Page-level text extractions
-- Opening Marker --

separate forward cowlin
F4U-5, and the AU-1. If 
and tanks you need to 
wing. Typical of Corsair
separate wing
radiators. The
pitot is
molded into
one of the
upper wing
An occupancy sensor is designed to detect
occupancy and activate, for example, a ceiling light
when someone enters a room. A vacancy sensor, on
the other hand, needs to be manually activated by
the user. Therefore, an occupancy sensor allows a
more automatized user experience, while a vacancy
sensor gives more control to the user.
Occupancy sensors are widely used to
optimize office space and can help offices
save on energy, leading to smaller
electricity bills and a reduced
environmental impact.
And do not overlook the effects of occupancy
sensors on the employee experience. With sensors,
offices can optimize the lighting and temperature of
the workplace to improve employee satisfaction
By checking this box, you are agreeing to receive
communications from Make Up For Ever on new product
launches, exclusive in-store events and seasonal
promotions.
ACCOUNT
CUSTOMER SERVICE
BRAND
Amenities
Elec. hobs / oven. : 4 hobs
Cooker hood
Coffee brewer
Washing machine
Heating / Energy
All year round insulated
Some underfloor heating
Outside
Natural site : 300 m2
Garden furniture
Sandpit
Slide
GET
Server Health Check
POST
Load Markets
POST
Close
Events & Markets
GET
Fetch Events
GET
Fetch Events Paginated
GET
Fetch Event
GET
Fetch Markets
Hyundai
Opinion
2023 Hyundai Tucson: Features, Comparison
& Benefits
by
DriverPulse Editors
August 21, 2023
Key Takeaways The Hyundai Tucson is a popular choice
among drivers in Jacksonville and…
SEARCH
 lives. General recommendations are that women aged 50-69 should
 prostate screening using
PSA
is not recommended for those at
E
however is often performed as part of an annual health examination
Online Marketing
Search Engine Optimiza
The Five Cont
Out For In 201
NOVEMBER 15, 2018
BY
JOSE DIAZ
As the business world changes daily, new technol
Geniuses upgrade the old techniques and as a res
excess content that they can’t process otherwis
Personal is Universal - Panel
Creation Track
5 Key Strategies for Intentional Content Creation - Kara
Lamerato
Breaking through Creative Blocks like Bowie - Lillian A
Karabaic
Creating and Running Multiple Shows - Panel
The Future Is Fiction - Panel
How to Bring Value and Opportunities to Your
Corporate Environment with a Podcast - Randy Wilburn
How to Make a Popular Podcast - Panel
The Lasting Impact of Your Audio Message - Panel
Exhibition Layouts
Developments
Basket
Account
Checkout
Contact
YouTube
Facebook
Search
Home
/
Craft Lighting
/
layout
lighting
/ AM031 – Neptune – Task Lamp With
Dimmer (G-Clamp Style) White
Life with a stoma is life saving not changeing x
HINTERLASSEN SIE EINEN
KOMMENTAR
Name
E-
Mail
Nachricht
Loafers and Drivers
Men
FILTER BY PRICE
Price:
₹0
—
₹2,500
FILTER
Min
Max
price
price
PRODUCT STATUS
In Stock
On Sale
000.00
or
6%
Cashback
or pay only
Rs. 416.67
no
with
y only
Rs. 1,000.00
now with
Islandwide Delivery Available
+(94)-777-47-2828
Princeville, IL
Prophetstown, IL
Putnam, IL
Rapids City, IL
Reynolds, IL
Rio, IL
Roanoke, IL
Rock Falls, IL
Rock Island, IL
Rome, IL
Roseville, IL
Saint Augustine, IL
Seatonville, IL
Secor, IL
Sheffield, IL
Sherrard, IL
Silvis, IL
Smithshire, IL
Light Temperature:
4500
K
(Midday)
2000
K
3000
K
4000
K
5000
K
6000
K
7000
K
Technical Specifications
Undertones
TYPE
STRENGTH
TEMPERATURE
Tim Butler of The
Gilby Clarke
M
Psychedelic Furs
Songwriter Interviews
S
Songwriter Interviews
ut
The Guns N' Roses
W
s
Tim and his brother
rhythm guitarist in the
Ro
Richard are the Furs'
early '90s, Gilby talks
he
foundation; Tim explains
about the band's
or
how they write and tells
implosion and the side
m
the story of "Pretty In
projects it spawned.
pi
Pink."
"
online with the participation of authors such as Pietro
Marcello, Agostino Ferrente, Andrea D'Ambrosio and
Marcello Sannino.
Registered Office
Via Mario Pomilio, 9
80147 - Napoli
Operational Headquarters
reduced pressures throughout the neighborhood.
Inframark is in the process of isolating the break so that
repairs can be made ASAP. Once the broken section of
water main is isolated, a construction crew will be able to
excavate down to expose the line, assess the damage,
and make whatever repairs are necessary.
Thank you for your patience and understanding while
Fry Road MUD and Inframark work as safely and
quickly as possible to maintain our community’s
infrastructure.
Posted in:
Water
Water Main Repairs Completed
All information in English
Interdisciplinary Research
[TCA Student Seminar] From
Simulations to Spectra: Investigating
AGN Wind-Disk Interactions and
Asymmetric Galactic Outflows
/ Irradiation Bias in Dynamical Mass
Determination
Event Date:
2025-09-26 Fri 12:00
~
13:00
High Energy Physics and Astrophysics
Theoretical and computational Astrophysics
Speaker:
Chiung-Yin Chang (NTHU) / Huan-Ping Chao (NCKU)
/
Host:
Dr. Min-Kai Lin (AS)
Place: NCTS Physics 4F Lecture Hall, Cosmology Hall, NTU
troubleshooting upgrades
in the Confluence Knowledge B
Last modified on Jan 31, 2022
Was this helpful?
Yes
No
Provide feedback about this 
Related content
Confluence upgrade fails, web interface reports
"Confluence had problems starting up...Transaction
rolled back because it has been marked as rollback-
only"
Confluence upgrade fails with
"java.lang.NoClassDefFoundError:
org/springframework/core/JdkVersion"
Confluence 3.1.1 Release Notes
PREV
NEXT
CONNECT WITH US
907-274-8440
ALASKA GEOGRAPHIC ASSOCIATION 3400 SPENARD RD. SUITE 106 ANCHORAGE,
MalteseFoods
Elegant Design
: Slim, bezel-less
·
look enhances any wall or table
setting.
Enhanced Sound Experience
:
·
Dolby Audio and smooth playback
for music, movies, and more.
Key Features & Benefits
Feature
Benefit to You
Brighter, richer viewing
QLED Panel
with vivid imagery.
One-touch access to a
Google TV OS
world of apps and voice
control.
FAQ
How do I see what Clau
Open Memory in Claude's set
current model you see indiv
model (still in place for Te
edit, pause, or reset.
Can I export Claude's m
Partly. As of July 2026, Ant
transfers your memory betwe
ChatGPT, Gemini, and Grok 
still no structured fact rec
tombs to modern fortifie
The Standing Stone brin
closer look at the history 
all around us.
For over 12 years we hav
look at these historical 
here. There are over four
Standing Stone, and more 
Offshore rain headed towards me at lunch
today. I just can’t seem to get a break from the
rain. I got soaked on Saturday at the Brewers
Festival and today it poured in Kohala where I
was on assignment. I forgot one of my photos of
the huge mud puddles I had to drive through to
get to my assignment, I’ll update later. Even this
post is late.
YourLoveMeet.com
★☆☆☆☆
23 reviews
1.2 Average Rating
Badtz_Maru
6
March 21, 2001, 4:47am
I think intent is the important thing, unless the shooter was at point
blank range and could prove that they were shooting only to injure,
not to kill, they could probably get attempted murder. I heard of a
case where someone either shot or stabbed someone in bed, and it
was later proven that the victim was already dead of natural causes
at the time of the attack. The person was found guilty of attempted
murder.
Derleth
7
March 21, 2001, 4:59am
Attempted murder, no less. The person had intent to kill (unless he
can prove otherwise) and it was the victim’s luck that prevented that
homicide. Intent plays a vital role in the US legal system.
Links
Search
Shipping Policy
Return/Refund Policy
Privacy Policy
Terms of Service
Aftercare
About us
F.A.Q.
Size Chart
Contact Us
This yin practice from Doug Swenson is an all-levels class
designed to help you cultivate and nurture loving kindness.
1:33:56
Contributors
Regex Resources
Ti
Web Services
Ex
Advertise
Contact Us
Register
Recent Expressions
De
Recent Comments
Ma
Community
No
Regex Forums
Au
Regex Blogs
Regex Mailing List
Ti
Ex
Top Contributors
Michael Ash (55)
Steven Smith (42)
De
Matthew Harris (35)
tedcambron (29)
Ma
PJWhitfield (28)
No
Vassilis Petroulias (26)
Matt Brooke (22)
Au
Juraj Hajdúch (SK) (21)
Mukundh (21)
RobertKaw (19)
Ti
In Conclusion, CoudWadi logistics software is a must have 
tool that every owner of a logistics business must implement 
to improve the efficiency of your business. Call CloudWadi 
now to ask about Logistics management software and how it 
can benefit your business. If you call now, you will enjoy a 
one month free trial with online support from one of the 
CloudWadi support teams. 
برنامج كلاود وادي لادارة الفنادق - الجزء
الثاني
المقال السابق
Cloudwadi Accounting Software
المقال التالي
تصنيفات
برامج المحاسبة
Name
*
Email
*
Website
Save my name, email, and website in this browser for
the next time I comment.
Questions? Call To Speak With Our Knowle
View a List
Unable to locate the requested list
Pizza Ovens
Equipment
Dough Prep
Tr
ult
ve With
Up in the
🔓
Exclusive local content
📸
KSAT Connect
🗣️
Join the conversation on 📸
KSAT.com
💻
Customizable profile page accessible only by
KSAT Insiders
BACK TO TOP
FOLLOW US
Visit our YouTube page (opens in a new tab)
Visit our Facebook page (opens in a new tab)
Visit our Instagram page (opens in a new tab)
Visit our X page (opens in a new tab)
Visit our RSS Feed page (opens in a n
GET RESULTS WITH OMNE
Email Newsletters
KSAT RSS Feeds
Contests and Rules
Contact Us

-- Closing Marker --

Assignment:
Quote verbatim the line containing "المقال التالي" and every line after it through the end of the records above.

Output for this exercise:
المقال التالي
تصنيفات
برامج المحاسبة
Name
*
Email
*
Website
Save my name, email, and website in this browser for
the next time I comment.
Questions? Call To Speak With Our Knowle
View a List
Unable to locate the requested list
Pizza Ovens
Equipment
Dough Prep
Tr
ult
ve With
Up in the
🔓
Exclusive local content
📸
KSAT Connect
🗣️
Join the conversation on 📸
KSAT.com
💻
Customizable profile page accessible only by
KSAT Insiders
BACK TO TOP
FOLLOW US
Visit our YouTube page (opens in a new tab)
Visit our Facebook page (opens in a new tab)
Visit our Instagram page (opens in a new tab)
Visit our X page (opens in a new tab)
Visit our RSS Feed page (opens in a n
GET RESULTS WITH OMNE
Email Newsletters
KSAT RSS Feeds
Contests and Rules
Contact Us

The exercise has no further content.